Il s’agit, comme le préconisent les rapporteures, d’adapter la formation aux publics concernés, car ceux-ci sont souvent fragilisés, en situation de handicap ou de dépendance. Cela permettra d’améliorer la qualité du service rendu. Nous saluons à ce titre la proposition de nos collègues d’intégrer à la formation des auxiliaires de vie à domicile une formation à la prise en charge des personnes atteintes de la maladie d’Alzheimer, ou d’une maladie apparentée.

N’oublions pas que les services à la personne ne sont pas des métiers comme les autres : ce sont des métiers qui placent l’humain au centre du travail, tant pour le salarié que pour l’employeur. C’est aussi pour cela que ces emplois ne doivent pas rester précaires – ne perdons pas cela de vue.

Enfin, je salue le fait que le rapport soit centré sur la tarification des services d’aide à domicile intervenant dans le cadre de l’APA. Il y est notamment question de la responsabilité des conseils départementaux dans la détermination des tarifs. Nous notons qu’une mission de l’IGAS, effectuée en 2010, avait relevé des écarts de tarifs relativement conséquents, variant de 13 euros à 25,17 euros de l’heure. Cette mission avait également constaté que les tarifs départementaux moyens variaient, en 2010, de 16,24 euros à 19,65 euros. Enfin, il est rapporté que « c’est l’imbrication des différents rôles que jouent les tarifs administrés dans le cadre de la mise en oeuvre de l’APA qui fait la complexité de la régulation du champ des services d’aides à domicile pour les pouvoirs publics ».

Face à la complexité de la tarification, la mise en place de contrats pluriannuels d’objectifs et de moyens, les CPOM, nous apparaît très positive, et doit être encouragée. Cela permettrait aux départements de verser aux associations une dotation annuelle globale couvrant leurs frais de fonctionnement tout en fixant des objectifs de prise en charge et en précisant les modalités d’évaluation et de contrôle.

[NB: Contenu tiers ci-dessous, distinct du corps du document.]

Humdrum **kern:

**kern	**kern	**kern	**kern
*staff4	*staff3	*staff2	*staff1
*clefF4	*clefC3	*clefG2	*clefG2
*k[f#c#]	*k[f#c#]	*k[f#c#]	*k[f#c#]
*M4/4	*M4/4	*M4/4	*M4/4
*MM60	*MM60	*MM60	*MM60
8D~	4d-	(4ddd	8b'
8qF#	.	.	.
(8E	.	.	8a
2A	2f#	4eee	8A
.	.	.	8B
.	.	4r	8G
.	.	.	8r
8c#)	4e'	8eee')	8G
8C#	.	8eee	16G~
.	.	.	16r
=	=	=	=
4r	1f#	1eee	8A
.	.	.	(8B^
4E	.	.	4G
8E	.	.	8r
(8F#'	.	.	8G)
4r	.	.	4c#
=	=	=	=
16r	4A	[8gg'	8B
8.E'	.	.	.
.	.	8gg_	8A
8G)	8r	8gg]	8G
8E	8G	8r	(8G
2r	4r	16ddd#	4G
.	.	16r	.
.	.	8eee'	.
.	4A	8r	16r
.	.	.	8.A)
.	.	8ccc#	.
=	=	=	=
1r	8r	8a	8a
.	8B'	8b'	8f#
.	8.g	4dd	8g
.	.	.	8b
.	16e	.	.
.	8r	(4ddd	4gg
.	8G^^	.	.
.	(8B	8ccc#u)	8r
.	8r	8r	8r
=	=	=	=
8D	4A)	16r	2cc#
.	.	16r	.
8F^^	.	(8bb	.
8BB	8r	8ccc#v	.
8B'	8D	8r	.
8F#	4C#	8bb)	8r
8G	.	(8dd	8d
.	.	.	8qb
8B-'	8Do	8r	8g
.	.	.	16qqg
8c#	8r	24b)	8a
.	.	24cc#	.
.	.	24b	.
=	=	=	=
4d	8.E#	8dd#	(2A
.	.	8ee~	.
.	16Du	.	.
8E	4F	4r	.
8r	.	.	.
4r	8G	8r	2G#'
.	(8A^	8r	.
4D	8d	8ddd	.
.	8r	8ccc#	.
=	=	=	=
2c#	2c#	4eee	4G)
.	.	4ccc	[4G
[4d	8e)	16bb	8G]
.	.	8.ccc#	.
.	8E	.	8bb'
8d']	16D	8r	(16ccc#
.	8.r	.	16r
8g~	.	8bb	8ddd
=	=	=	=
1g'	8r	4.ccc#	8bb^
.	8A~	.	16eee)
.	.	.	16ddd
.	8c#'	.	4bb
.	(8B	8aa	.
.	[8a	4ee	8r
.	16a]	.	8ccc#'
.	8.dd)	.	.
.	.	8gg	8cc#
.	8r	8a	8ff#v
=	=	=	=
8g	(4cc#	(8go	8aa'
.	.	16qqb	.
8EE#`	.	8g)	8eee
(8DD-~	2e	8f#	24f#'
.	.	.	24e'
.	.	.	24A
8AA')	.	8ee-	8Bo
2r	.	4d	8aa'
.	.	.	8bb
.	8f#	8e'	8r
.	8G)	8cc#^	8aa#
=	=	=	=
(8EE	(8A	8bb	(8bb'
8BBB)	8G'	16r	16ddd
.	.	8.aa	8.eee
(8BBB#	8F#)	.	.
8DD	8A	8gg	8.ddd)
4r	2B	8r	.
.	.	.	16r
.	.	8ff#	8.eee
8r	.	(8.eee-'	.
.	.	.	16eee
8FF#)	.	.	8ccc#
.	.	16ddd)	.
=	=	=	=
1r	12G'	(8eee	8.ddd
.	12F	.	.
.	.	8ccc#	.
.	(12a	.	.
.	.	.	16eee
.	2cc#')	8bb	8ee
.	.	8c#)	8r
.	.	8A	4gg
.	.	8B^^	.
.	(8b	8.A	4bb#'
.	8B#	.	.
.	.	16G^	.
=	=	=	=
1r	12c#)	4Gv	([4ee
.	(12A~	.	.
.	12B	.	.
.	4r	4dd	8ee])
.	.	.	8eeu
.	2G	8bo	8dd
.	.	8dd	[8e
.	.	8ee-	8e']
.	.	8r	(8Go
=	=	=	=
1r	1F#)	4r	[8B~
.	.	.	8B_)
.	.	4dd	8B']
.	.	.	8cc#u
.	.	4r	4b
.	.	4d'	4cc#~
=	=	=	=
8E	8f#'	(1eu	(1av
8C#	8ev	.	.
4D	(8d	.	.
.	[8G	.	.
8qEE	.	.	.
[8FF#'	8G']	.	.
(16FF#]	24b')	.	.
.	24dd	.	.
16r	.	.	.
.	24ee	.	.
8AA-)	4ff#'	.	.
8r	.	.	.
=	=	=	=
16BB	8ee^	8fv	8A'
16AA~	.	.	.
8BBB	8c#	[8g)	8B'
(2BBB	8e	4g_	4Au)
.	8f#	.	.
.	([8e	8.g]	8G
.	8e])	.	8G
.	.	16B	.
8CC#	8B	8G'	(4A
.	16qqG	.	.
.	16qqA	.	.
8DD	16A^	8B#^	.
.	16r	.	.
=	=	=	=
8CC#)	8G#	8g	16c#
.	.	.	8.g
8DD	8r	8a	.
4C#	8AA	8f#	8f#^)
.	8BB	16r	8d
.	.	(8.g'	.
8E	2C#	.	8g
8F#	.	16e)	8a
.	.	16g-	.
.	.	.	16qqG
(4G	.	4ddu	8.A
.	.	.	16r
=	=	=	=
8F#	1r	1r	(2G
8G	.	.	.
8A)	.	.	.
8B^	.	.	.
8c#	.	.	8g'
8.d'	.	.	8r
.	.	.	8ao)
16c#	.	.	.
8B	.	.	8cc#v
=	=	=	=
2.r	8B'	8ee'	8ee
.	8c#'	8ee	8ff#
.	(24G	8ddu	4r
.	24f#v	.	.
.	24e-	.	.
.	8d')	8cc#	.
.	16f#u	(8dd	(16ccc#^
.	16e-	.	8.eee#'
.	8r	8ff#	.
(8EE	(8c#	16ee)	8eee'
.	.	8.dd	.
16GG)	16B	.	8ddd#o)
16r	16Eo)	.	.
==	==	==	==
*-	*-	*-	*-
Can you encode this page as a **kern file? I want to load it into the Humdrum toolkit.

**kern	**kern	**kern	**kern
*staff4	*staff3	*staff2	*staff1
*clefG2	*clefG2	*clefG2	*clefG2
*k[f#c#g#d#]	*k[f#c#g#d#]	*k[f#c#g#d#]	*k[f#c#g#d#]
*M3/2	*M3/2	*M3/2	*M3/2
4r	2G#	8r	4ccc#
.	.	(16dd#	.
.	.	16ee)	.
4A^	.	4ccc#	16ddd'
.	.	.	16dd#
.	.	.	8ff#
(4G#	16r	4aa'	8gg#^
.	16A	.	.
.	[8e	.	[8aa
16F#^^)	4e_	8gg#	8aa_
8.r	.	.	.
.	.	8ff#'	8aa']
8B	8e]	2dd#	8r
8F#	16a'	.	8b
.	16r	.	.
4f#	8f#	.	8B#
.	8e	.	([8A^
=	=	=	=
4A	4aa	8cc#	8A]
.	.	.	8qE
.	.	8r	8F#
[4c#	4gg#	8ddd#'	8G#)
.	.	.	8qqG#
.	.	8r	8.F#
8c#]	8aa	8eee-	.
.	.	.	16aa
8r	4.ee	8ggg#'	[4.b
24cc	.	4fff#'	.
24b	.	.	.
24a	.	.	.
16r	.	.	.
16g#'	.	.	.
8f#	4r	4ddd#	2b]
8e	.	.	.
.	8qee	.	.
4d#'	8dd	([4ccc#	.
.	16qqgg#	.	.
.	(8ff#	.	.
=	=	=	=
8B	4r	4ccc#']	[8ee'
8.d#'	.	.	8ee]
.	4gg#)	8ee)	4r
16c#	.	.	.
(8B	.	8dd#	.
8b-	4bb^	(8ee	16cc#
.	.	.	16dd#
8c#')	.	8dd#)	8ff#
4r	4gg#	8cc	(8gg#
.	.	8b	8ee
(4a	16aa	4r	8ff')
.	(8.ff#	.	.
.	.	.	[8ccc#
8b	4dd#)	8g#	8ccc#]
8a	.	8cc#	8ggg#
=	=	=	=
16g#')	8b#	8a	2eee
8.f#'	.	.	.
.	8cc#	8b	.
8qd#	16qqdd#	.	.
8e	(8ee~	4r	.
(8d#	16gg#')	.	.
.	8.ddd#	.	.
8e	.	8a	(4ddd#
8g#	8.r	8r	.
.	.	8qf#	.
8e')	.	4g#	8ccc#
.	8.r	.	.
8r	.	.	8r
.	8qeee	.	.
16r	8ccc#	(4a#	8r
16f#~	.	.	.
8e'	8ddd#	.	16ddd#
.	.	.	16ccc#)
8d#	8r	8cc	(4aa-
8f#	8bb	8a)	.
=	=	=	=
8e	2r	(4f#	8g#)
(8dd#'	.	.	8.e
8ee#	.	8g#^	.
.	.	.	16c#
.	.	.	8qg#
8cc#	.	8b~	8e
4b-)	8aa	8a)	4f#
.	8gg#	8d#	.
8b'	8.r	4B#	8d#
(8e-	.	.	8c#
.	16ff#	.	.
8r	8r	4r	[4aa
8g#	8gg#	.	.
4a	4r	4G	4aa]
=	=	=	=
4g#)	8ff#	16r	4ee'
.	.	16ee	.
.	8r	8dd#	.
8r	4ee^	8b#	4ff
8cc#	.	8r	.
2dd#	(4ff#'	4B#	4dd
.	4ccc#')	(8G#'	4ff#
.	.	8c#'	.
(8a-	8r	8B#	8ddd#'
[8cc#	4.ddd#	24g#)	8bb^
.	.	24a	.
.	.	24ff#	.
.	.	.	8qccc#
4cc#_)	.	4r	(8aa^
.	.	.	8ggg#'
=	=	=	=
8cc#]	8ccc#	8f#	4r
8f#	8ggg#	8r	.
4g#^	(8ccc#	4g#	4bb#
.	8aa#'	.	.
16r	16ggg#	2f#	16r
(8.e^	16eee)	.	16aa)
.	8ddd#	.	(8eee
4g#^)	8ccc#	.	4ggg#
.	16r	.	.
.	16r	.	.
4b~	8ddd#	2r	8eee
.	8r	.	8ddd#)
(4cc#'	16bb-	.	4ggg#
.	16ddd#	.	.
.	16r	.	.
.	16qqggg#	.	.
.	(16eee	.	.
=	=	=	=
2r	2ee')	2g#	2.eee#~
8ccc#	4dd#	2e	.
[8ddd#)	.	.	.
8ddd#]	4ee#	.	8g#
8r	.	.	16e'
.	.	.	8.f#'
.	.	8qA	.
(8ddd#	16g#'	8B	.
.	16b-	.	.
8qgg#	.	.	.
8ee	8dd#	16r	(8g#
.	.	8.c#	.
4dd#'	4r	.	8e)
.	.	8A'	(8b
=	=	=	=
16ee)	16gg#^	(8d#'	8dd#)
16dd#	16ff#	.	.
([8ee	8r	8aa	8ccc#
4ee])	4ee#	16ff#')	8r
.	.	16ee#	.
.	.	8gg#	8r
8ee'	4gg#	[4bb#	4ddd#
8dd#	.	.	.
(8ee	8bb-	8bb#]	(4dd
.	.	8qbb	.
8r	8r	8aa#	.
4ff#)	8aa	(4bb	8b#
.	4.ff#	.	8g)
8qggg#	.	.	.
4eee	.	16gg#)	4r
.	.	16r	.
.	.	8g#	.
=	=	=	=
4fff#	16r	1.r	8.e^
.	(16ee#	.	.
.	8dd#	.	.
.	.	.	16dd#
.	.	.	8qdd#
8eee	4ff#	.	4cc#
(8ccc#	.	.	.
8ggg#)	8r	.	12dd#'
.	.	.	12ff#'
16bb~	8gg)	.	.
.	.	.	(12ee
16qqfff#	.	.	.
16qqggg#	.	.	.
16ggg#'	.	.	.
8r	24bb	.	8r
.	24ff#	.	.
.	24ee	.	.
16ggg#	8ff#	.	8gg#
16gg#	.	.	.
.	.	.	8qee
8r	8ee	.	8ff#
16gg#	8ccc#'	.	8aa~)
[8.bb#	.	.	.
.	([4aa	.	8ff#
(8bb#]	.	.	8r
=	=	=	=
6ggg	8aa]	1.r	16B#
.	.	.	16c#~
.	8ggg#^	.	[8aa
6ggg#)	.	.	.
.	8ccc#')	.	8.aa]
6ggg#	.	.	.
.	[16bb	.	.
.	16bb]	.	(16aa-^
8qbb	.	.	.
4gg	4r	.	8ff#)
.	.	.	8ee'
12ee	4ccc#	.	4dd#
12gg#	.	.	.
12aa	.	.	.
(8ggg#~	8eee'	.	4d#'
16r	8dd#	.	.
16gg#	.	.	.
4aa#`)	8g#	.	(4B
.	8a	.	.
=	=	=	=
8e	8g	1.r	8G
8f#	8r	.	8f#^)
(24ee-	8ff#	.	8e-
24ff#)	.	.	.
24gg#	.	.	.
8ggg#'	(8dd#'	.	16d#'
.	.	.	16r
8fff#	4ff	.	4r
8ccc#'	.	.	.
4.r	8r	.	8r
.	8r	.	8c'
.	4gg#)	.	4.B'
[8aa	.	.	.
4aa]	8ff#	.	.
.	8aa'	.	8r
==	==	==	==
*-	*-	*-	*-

Pour terminer, j’aborderai rapidement la problématique dite du cinquième risque, ou de la cinquième branche. L’objectif est de couvrir les risques de la vie liés à la dépendance, due notamment à l’avancée en âge, à la perte d’autonomie et au handicap. Le budget moyen pour les personnes ayant perdu leur autonomie se situe entre 1 800 euros et 3 500 euros par mois, selon que l’on choisisse le maintien à domicile ou la maison de retraite. Or le montant moyen des pensions de retraite s’élève aujourd’hui à 1 200 euros. L’APA représente 7 milliards d’euros en 2014 ; selon l’INSEE, son coût pourrait exploser et atteindre 20 milliards en 2040.

Le législateur doit donc se pencher de manière plus pointilleuse sur le financement de ce fameux cinquième risque. Nous devrons notamment peser le pour et le contre d’une allocation universelle financée par la solidarité nationale. J’ai bien compris, madame la secrétaire d’État, que ce n’est pas la priorité du Gouvernement. Il n’empêche que le reste à charge pour les personnes âgées et leurs familles augmente de façon exponentielle : cette question se posera à nous très rapidement.

Mes chers collègues, le Sénat a adopté le 18 mars dernier le projet de loi relatif à l’adaptation de la société au vieillissement. Comme vous le savez, notre groupe attend beaucoup de ce projet de loi, qui nous permettra de mieux prendre en compte les situations de dépendance, et de favoriser l’autonomie des personnes âgées à domicile – si tant est que l’on s’en donne les moyens ! À ce titre, ce rapport est un nouvel outil que nous saurons utiliser dans le cadre de l’examen de ce projet de loi en deuxième lecture.